### WHAT YOU NEED TO DO
A - Answer these questions about the camera control passage, one line each:
(i) To which step does the flow proceed after a negative result in step S207?
(ii) To which step does the flow return when step S211 finds that a subject HF has been detected?
(iii) Which two imaging parameters are named as examples of what a camera adjusts automatically for a preferred face?
B - List every step number that the camera control passage mentions, in the order each first appears.
C - Print the part of the camera control passage that begins at the words "[0233] Accordingly, in" and stops after the words "as the object.".

### DOCUMENT PASSAGE

--------------------------------------------------

Specifically, as described above, in response to a case where all
of the subjects HF detected within the image frame G have been lost
due to being out-of-frame, the processing is performed again from
subject search.
[0232] Also, in the event that a negative result has been obtained
in the above step S207 that all of the lost subjects HF do not have
flag=1, this means that the lost subjects HF include a subject that
has become lost in-frame (equivalent to the case of (b) in FIG.
11).
[0233] Accordingly, in the event that a negative result has been
obtained in the above step S207, the flow proceeds to step S209,
and stands by for a certain period.
[0234] After standby for a certain period by the processing in the
above step S209, in step S210 subject detection information is
obtained, and then in step S211 determination is made regarding
whether or not a subject HF has been detected.
[0235] In the event that a positive result has been obtained in the
above step S211 that a subject HF has been detected, the flow
returns to step S103. Thus, optimal composition determination can
be performed with a redetected subject HF after standby for a
certain period as the object.
[0236] On the other hand, in the event that a negative result has
been obtained in the above step S211 that no subject HF has been
detected, the flow returns to step S101, and thus, in the event
that no subject HF was not redetected after standby for a certain
period, the flow performs the processing again form subject
search.
4. Automatic Imaging Control Serving as Third Embodiment
4-1. Behavior for Preferred Face Being Set
[0237] Now, some of recent digital still cameras perform setting of
what we might call "preferred face" by applying face recognition
technology. Specifically, for example, regarding a particular face
(subject) registered beforehand, such a digital still camera
preferentially enables automatic adjustment of imaging parameters
such as focus, exposure, and so forth suitable for the subject
thereof.

--------------------------------------------------

### GIVEN INFORMATION
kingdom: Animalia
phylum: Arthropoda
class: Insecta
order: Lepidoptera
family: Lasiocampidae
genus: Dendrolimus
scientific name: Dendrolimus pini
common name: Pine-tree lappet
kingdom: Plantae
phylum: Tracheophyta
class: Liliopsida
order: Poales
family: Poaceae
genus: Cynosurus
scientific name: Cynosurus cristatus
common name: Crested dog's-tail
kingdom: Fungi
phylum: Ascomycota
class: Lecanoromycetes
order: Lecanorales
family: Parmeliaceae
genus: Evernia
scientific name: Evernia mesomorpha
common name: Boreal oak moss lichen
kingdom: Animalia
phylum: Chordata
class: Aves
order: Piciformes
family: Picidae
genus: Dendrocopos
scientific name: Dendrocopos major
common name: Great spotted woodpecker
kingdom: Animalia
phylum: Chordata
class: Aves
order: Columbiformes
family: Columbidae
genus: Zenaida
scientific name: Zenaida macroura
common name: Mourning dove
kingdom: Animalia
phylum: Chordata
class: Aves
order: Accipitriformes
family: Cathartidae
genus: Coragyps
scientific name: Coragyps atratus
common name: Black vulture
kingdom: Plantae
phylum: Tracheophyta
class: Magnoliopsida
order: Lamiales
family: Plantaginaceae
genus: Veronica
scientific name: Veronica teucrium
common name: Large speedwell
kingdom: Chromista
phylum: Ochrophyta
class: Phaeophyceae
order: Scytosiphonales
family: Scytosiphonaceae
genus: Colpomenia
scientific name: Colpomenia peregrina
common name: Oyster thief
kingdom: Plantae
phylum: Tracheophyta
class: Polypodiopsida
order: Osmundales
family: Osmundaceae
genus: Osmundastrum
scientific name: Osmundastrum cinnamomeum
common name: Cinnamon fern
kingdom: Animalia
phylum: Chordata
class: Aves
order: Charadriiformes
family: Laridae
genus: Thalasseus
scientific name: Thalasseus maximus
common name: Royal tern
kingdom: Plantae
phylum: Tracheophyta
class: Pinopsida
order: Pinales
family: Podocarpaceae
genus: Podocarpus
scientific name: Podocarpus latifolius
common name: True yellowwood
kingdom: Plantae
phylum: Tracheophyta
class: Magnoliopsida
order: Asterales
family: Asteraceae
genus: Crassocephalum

--------------------------------------------------

### ANSWERS BELOW
A -
(i) Step S209
(ii) Step S103
(iii) Focus and exposure

B - S207, S209, S210, S211, S103, S101

C -
[0233] Accordingly, in the event that a negative result has been
obtained in the above step S207, the flow proceeds to step S209,
and stands by for a certain period.
[0234] After standby for a certain period by the processing in the
above step S209, in step S210 subject detection information is
obtained, and then in step S211 determination is made regarding
whether or not a subject HF has been detected.
[0235] In the event that a positive result has been obtained in the
above step S211 that a subject HF has been detected, the flow
returns to step S103. Thus, optimal composition determination can
be performed with a redetected subject HF after standby for a
certain period as the object.